Author's note: Right now, I'm trying to do each chapter from a different character's perspective, and their individual experience with the Tantei. Next chapter, Oga has to see the school nurse for an injury. :D
Baby Be'el saw more and knew more than he let on. Okay – sometimes he saw and knew more, and other times he just pretended that he did, because it would get a rise out of those who watched him. But in this instance, there was no pretending.
He had been aware of demonic eyes watching them long before Hilda, Oga, or the others sensed such. He did his best to call Oga's attention to it, but Oga didn't pay any attention to Be'el's pointing hand or vocal cues – at least not when mathematics were involved.
Well, Be'el hadn't chosen Oga for the teenager's outstanding mental acuity, although he was surprised and impressed by it often enough to expect Oga to at least look in the direction that he wanted Oga's attention. And surely, if Oga looked, then he would also become aware of how the three eyes that studied him from across the room were inhuman.
On the other hand, that would mean that Oga would be paying attention to mathematics, and Oga gave numbers the same regard that he gave the usual stringent, unforgiving authority. Oga might have given the teacher of mathematics some regard, if the teacher demanded it, but the man – incredibly short, incredibly sour-faced, and incredibly fast in giving lessons – didn't care about regard, teaching, the subject he was supposed to be an expert on, or the students.
In fact, the teacher seemed to very much resent the fact that he was on the same plane of existence with everyone else. Which was pretty typical of your every-day, run-of-the-mill fire demon.
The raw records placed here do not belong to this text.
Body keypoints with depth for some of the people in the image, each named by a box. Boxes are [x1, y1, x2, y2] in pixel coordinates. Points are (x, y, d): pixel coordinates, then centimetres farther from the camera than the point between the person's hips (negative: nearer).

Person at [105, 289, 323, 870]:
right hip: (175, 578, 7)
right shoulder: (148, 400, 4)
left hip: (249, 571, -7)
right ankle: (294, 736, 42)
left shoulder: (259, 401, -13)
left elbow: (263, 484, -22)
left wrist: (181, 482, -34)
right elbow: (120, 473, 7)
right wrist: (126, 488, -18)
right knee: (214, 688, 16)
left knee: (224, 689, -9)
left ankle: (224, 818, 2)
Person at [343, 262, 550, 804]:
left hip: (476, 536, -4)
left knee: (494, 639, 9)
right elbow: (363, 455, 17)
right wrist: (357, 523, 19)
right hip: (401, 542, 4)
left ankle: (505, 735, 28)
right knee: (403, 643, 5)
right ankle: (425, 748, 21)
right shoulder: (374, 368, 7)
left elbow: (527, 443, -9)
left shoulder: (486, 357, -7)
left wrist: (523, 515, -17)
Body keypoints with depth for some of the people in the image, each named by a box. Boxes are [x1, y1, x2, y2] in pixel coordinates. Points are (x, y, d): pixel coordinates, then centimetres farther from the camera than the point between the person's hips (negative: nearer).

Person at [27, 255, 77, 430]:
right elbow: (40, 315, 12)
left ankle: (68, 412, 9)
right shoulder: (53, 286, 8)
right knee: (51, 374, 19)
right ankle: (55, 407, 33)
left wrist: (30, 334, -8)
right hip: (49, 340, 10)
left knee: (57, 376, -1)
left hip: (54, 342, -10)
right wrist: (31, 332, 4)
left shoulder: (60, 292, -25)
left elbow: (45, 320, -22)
The teacher had introduced himself as Hiei at the first class – no last name, or maybe no first name – and said that he had absolutely no interest or care of anyone learning. They were all just "stupid children who are caged up because the adults are too scared and too incompetent to keep you hoodlums under control." Hiei zoomed through the different theories and equations, and ignored questions. He never assigned or collected homework, but was evil and sadistic enough to give pop quizzes, which nearly everyone flunked because anyone who managed to learn anything with mathematics were largely self-taught geniuses who were wise enough not to flaunt their intelligence before the population of delinquents.
Ishiyama High didn't exactly have a plethora of upstanding teachers, but it must have been dead-desperate to hire someone as awful as Hiei.
Hiei's battle for respect wasn't a daily occurrence, as were other teachers. The first day of class, Oga and Baby Be'el saw a challenger quite literally burst into flame while trying to arguing with Hiei. It seemed to be too much of a coincidence, so everyone else kept their heads down. Even though the student was only slightly singed (released just one period later from the nurse's office with a still-weeping limb of aloe vera for ongoing treatment of blisters, and rumor of the nurse saying, "Seriously? He did what on the first day of school? Damn it – we told him that he wasn't allowed to immolate anyone!"), no one in Oga's class was self-destructive enough to try a repeat, even on the off-chance that it was just one of those strange scientific phenomena that only happened every few thousand years.
(An occasional pile of papers would smolder when Hiei appeared to be even more short-tempered and impatient than usual, as if it was a reminder that unexplainable immolation was a common risk for anyone who might consider crossing paths with him.)
The first years in Ishiyama High might have had the opportunity to become a top-ranking class nationwide in mathematics, if their teacher was passionate about his subject and shared such with the students. After all, the motivation and fear to follow direction had been instilled the first day. Perhaps, if the audience wasn't made up of delinquents with just enough survival instincts to keep their heads down in this situation rather than their usual challenge of the system, they might have still made top rankings despite Hiei's obvious ineptitude at teaching.
Still, going from the 10th worst to the absolute worst in the entire nation for mathematic scores in the first semester alone surely had to count for something, right?
Oga would stay awake long enough to answer the pop quizzes with doodles, rhymes, and random numbers, and then drift off asleep in class for his early afternoon naptime. Or, if he was feeling awake and restless, would just outright leave the classroom in search of adventure. Or trouble. There didn't seem to be any difference in Oga's world. As long as Oga wasn't disruptive with his departure or snored too loud, Hiei didn't seem to care.
Be'el wasn't assured that this Hiei only set challengers on fire. That Hilda hadn't sensed this demon – one who hid his third eye behind what Be'el instinctively knew was a powerful set of wards – was unsurprising. Be'el was a Beelzebub; his capacity to sense demons and humans with demonic natures/tendencies was far greater than a nursemaid's, even if he was just a baby.
And so while Oga slept, Be'el kept careful guard.